If you MUST use a laptop and cannot consider a desktop, consider the following :
1. The current version of Adobe CC 2014 PPro is FAR better in performance while editing...MANY important updates have been made....CS 6 is getting a little old, and out of date...better to use the current version for MANY reasons.
2. The laptop will ALWAYS need to be plugged in while editing...PPro will be throttled if you try and use it on battery, no matter HOW you set the power options.

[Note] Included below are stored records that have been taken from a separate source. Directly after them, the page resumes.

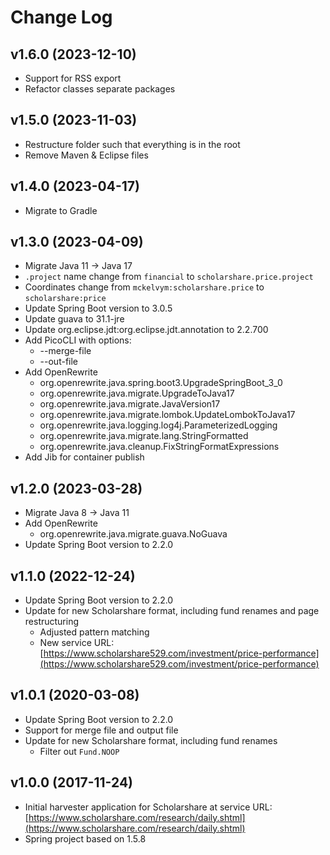 # Change Log

## v1.6.0 (2023-12-10)

- Support for RSS export
- Refactor classes separate packages

## v1.5.0 (2023-11-03)

- Restructure folder such that everything is in the root
- Remove Maven & Eclipse files

## v1.4.0 (2023-04-17)

- Migrate to Gradle

## v1.3.0 (2023-04-09)

- Migrate Java 11 -> Java 17
- `.project` name change from `financial` to `scholarshare.price.project`
- Coordinates change from `mckelvym:scholarshare.price` to `scholarshare:price`
- Update Spring Boot version to 3.0.5
- Update guava to 31.1-jre
- Update org.eclipse.jdt:org.eclipse.jdt.annotation to 2.2.700
- Add PicoCLI with options:
	- --merge-file
	- --out-file
- Add OpenRewrite
	- org.openrewrite.java.spring.boot3.UpgradeSpringBoot_3_0
	- org.openrewrite.java.migrate.UpgradeToJava17
	- org.openrewrite.java.migrate.JavaVersion17
	- org.openrewrite.java.migrate.lombok.UpdateLombokToJava17
	- org.openrewrite.java.logging.log4j.ParameterizedLogging
	- org.openrewrite.java.migrate.lang.StringFormatted
	- org.openrewrite.java.cleanup.FixStringFormatExpressions
- Add Jib for container publish

## v1.2.0 (2023-03-28)

- Migrate Java 8 -> Java 11
- Add OpenRewrite 
	- org.openrewrite.java.migrate.guava.NoGuava
- Update Spring Boot version to 2.2.0

## v1.1.0 (2022-12-24)

- Update Spring Boot version to 2.2.0
- Update for new Scholarshare format, including fund renames and page restructuring
	- Adjusted pattern matching
	- New service URL: [https://www.scholarshare529.com/investment/price-performance](https://www.scholarshare529.com/investment/price-performance)

## v1.0.1 (2020-03-08)

- Update Spring Boot version to 2.2.0
- Support for merge file and output file
- Update for new Scholarshare format, including fund renames
	- Filter out `Fund.NOOP`

## v1.0.0 (2017-11-24)

- Initial harvester application for Scholarshare at service URL: [https://www.scholarshare.com/research/daily.shtml](https://www.scholarshare.com/research/daily.shtml) 
- Spring project based on 1.5.8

3. A good starting point for a laptop would be to get at LEAST what Bill and I have,or, BETTER. That means a Windows machine, running Windows 8.1, having an Intel 4700HQ i7 CPU, or, better. System memory, ( including your own upgrade , if necessary) of at least 24 GB....preferably 32GB. An NVidia discreet graphics card, ( NO AMD ), the 765M, or, better. Drive system....this is IMPORTANT....this is the one area where many users have a "bottleneck". Your "C" drive should be a fast SATA III SSD with the correct controller and type of flash memory for handling video. Only the Crucial M550,or, the Samsung Pro series are recommended....the Crucial is cheaper and only slightly behind in performance. Either one BLOWS AWAY a conventional HDD.....transferring data read and write at almost 600MB/sec. vs. 130MB/sec. using the best HDD. Your second internal drive should be ANOTHER of the recommended SSDs. You COULD use a larger capacity 7200rpm HDD,but, its slow performance can slow things way down. This means having a high speed external port is also valuable...Thunderbolt is better than USB 3, in that regard. External drives can be used to backup your "D" drive and other tasks. Finally, a 1080p screen is a MUST to see the whole user interface of PPro....17.3" is better than the smaller displays, which are hard to see. You can ALWAYS hook up an external display, like I do, to GREATLY improve the editing experience .
I hope all this helps !!!...good luck !!!
Thanks all, I have been enlightened. I have learnt quite a lot and feel better equipped to know what hardware to buy. You saved me a couple of dollars too as I perhaps could have made more mistakes when deciding what to buy.